Despite the many challenges, or perhaps because of them, the industry continues to progress and utilize new technology in innovative ways.
Good retailers are key to a great shopping center, and their ability to generate sales from e-commerce demonstrates that the traditional patterns of store growth are over, and stores are becoming multi-functional in ways that we thought were not possible ten years ago.
Today, brick-and-mortar shops have become an extension of the shopping experience, where the store is a brand statement that helps to drive sales across all channels. Customers research and price-match online prior to the point of purchase, creating a more knowledgeable, informed consumer with much higher expectations. Retailers have to rework their strategies to match the paradigm shift in consumer demands, and that means reaching across all channels, simultaneously and seamlessly. Omni-channel retail lets consumer experience a brand as a whole, beyond just e-commerce.
While traditional computer sales decline, global tablet and smart phone sales are soaring as consumers shift their social networking, email, shopping, gaming and other activities to their mobile devices.
Sales of smart phones and tablets are rising by more than 50% annually, so we, in the shopping center industry, need to provide as good an experience on mobiles as we do on computers, and in stores.
More than e-commerce capabilities, retailers are managing and integrating their data to provide customers with a complete, immersive experience across multiple platforms, fostering strong brand loyalty, something that has become increasingly important to consumers.
But it takes mores than just a mobile-friendly website to meet the power shift toward consumers as information is at their fingertips while their shopping, allowing them to "show-room". And retailers are finding new ways to combat that, either through premium services, price-matching or by taking advantage of new technology that enables them to set and change prices dramatically. As a result, consumers now have greatly elevated expectations of price, value and services.
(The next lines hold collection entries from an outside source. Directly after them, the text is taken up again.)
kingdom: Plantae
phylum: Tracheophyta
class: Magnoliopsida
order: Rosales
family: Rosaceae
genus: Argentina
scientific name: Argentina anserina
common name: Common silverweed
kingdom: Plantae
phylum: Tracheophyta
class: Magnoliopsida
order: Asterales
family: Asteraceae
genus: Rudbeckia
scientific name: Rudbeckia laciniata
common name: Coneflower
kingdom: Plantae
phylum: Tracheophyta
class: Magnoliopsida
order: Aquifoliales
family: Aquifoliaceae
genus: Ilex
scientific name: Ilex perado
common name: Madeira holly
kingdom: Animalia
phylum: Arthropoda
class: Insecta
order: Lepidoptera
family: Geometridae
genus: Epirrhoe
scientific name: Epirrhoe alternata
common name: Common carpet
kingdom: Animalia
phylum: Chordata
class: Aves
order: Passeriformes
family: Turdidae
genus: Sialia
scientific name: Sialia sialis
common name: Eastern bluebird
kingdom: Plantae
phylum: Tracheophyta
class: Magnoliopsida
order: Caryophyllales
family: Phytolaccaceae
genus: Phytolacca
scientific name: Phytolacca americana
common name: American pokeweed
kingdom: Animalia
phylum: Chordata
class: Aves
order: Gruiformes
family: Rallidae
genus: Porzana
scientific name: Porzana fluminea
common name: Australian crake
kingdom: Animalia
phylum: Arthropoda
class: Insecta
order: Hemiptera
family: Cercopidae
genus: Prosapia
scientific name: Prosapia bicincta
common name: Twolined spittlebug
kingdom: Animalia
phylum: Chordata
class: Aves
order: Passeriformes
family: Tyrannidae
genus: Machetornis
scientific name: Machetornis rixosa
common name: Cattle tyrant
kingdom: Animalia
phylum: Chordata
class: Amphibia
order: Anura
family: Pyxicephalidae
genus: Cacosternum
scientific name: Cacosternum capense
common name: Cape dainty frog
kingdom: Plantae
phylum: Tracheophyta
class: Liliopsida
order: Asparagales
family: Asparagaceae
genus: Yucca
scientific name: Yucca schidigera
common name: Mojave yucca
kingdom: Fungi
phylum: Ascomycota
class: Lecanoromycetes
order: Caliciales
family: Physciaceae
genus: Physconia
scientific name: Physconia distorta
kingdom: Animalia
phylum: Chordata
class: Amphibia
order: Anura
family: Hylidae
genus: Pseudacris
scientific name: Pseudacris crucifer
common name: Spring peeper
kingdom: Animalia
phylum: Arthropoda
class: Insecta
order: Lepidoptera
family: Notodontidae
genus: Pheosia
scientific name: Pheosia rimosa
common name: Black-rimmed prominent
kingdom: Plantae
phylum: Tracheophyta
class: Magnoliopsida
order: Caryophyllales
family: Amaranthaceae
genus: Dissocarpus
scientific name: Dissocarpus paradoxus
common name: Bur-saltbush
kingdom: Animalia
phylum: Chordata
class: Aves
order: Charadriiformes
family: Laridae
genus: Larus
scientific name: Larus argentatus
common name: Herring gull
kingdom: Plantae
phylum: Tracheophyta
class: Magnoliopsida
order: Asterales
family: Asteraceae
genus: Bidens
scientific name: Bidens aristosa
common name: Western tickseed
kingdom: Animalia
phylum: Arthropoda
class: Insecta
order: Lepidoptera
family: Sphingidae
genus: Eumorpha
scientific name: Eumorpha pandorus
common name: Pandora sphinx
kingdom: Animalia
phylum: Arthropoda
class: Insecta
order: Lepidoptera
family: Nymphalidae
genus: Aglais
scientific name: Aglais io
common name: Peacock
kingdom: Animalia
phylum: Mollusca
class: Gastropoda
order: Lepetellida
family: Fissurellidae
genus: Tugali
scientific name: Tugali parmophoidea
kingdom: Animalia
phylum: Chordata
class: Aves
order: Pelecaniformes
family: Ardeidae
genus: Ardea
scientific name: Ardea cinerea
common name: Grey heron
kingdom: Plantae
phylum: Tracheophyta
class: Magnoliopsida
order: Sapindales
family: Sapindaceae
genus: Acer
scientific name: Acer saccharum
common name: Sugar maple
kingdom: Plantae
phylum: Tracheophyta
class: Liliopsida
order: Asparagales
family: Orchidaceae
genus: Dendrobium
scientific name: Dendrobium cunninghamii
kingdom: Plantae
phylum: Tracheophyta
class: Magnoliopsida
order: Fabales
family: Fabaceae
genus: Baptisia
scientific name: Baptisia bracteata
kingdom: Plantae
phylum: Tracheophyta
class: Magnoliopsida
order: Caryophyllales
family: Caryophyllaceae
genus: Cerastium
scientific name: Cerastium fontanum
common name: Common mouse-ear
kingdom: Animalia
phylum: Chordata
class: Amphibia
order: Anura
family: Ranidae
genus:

Retailers are harnessing new technologies in many ways in order to cut expenses, improve efficiency and enhance the in-store shopping experience. Location-based services like geo-fencing works for shopping centers, and for retailers. Shopping center marketing managers have a revolutionary tool to talk to customers, on-on-one, and bring them into the store. And with the enormous amount of data available, retail marketing is now more efficient, with the capability to track purchase patterns, website visits, social network affinities, loyalty programs and data mining. Retailers and shopping center operators have a deeper understanding of the consumer, and can configure retail space appropriately and provide the necessary infrastructure.